What you have to do: In the entries that follow, find the line containing "Judge from the" and the line containing "This is an electron", then retype exactly the lines from the first through the second, pictures excluded.

Exercise materials:
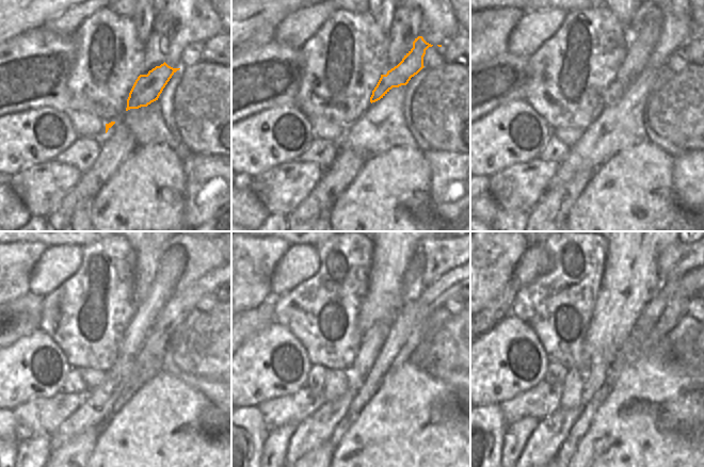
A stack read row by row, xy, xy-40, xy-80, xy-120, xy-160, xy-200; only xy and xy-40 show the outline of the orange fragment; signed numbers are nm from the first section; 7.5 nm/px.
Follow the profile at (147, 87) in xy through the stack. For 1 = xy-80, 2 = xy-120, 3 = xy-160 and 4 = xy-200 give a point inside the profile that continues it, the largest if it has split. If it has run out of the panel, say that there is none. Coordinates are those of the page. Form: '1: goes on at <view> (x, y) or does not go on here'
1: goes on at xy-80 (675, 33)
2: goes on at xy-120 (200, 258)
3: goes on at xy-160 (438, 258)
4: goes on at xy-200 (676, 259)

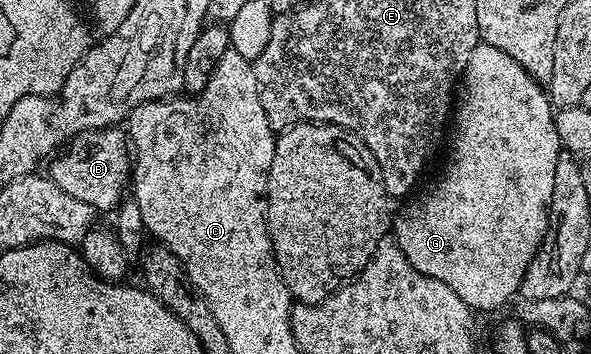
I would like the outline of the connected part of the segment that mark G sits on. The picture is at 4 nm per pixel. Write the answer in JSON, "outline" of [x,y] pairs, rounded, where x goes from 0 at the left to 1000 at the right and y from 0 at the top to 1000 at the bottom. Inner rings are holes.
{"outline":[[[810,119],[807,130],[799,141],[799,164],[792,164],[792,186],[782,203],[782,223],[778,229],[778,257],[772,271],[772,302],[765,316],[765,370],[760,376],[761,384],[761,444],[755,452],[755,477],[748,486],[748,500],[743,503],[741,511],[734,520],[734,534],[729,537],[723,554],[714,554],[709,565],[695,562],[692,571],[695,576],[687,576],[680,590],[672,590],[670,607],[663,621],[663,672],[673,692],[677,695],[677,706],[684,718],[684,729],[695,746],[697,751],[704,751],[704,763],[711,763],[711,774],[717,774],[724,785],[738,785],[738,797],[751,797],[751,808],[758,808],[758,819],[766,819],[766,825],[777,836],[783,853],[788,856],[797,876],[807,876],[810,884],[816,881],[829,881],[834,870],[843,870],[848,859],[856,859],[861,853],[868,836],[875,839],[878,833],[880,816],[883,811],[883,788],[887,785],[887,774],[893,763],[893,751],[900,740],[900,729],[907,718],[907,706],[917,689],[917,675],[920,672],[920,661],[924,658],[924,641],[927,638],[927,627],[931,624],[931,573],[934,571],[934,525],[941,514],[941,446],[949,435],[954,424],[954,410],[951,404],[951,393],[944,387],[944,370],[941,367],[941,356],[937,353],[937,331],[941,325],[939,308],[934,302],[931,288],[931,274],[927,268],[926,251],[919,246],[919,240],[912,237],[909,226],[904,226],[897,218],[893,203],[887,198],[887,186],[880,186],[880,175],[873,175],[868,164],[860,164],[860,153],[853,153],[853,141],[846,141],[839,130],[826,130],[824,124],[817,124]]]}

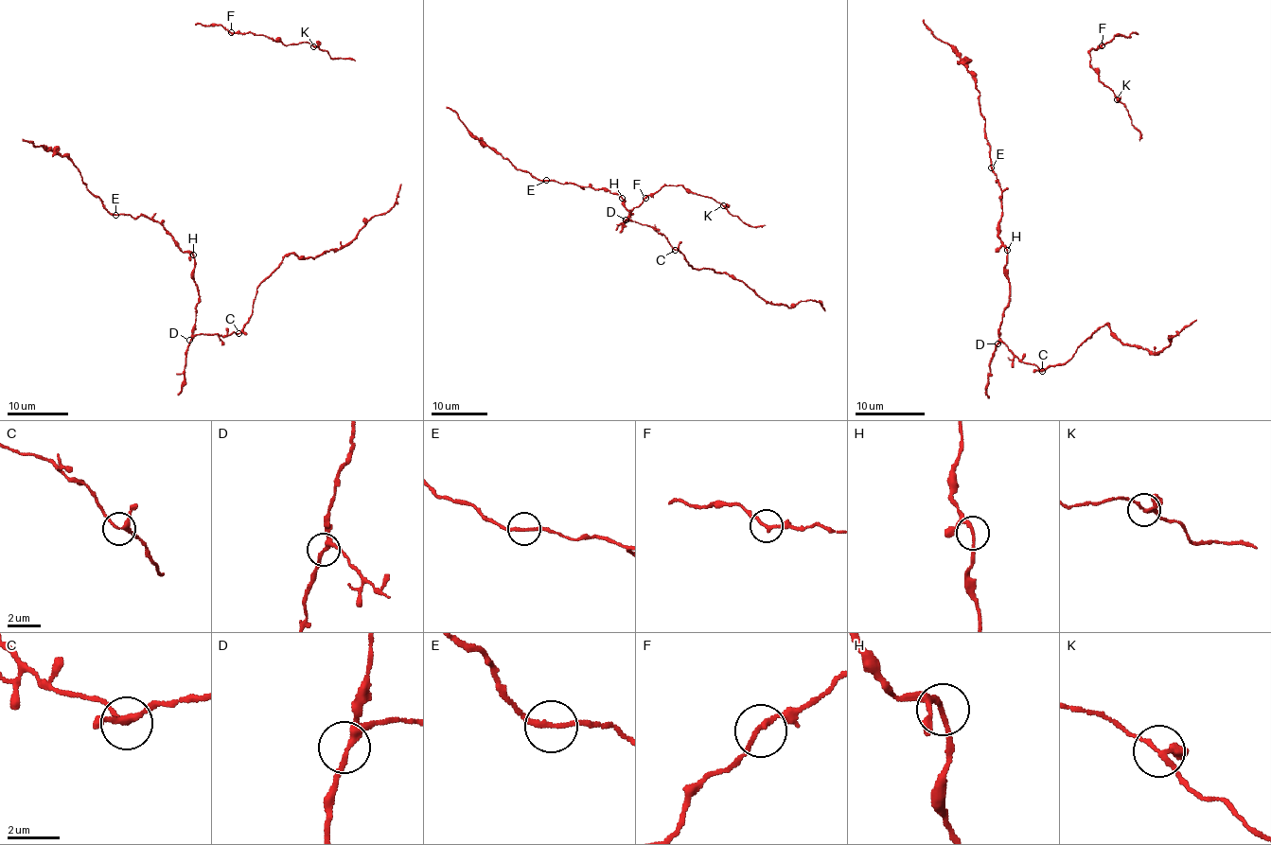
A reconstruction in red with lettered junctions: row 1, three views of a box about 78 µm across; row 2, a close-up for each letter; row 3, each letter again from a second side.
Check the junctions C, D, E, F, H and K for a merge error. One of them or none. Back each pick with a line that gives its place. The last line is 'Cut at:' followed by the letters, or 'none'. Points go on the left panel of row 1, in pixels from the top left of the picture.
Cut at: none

---

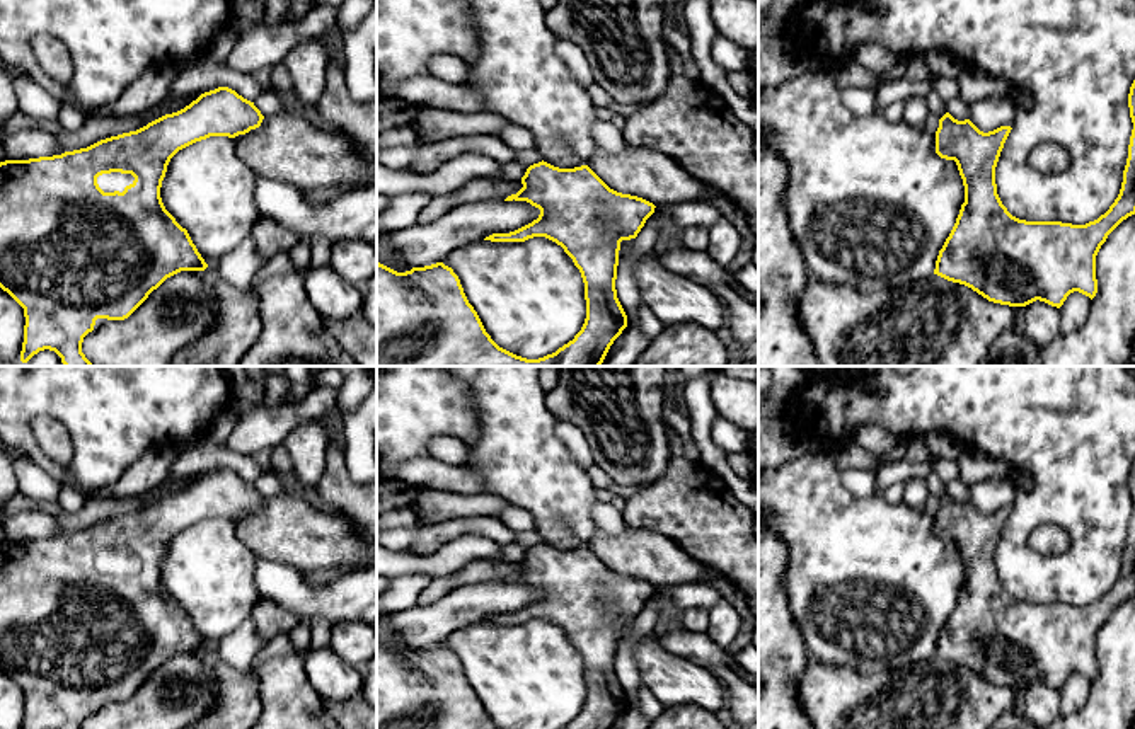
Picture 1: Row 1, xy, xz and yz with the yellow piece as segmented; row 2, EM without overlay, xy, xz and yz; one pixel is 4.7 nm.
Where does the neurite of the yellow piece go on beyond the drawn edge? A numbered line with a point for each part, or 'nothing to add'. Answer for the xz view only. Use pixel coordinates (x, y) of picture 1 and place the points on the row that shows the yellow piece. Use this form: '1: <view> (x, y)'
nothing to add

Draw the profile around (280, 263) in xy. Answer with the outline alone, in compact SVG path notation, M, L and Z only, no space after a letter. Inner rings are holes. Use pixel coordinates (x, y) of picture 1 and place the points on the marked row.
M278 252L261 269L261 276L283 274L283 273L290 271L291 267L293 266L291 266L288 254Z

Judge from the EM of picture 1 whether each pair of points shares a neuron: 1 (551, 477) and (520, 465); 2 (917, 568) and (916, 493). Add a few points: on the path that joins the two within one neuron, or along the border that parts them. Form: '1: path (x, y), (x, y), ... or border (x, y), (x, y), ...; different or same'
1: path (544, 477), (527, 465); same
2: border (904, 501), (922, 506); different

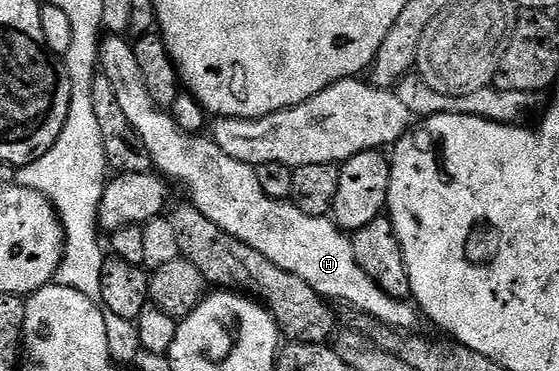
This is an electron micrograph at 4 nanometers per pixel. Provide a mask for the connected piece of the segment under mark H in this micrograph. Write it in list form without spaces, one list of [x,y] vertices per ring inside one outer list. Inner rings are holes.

...

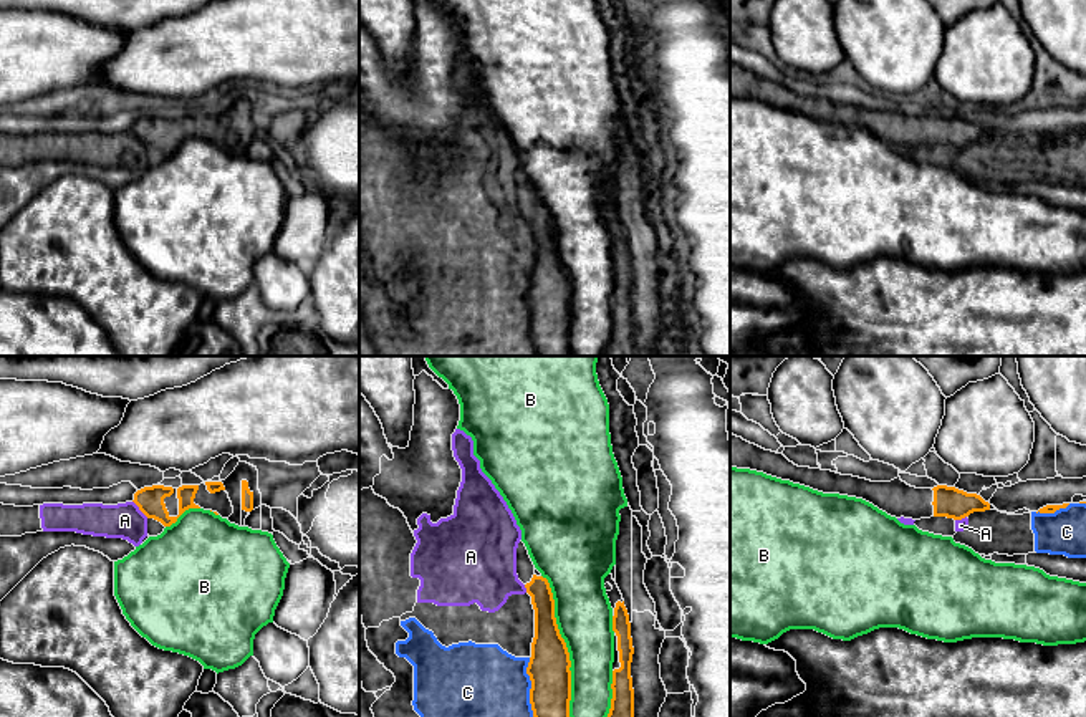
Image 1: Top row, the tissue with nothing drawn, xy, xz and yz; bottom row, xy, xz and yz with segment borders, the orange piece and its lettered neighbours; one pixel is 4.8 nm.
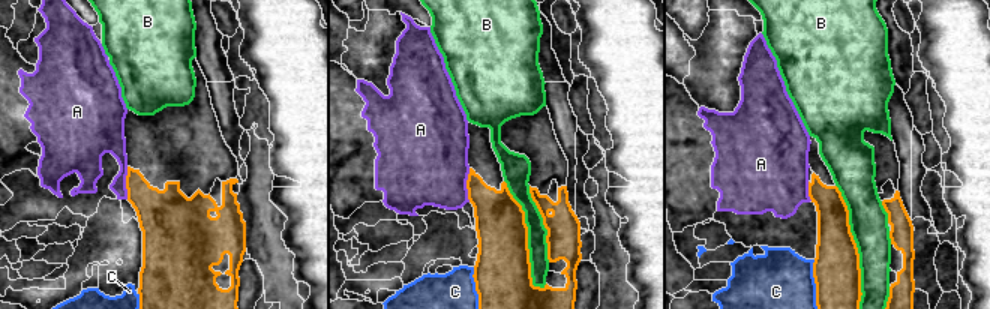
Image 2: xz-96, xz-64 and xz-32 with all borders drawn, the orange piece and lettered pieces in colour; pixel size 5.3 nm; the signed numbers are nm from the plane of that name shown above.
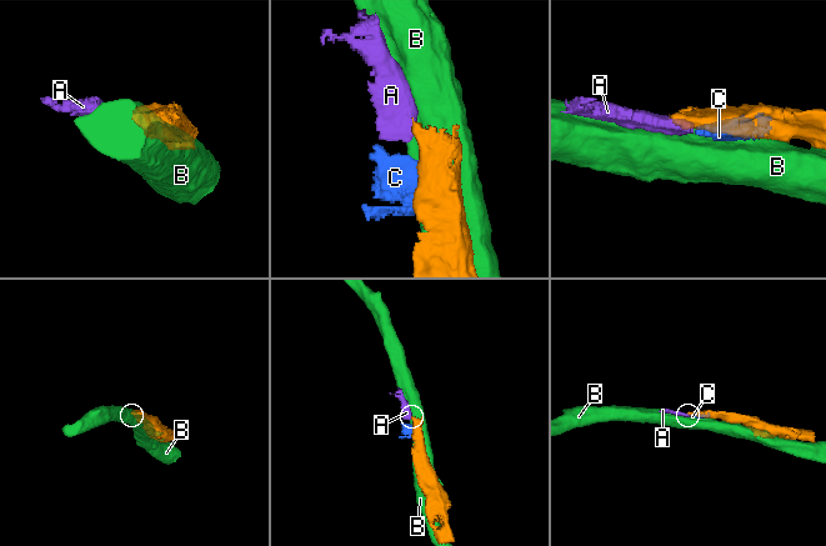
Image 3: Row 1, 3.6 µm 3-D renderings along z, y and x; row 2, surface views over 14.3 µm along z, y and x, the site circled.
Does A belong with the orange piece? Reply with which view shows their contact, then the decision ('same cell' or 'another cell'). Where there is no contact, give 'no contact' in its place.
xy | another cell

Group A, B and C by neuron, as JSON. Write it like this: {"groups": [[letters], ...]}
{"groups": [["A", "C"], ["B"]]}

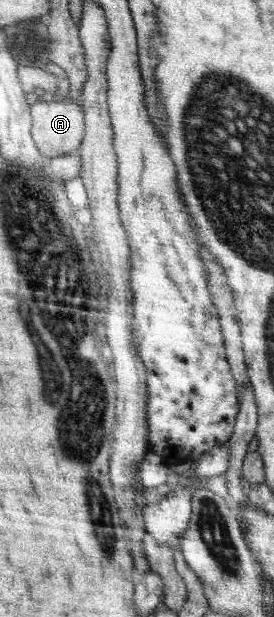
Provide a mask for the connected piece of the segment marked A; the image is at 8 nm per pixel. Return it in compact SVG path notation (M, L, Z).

Answer box:
Judge from the EM of picture 1 whether each pair of points shares a neuron: 1 (551, 477) and (520, 465); 2 (917, 568) and (916, 493). Add a few points: on the path that joins the two within one neuron, or along the border that parts them. Form: '1: path (x, y), (x, y), ... or border (x, y), (x, y), ...; different or same'
1: path (544, 477), (527, 465); same
2: border (904, 501), (922, 506); different

This is an electron micrograph at 4 nanometers per pixel. Provide a mask for the connected piece of the segment under mark H in this micrograph. Write it in list form without spaces, one list of [x,y] vertices per ring inside one outer list. Inner rings are holes.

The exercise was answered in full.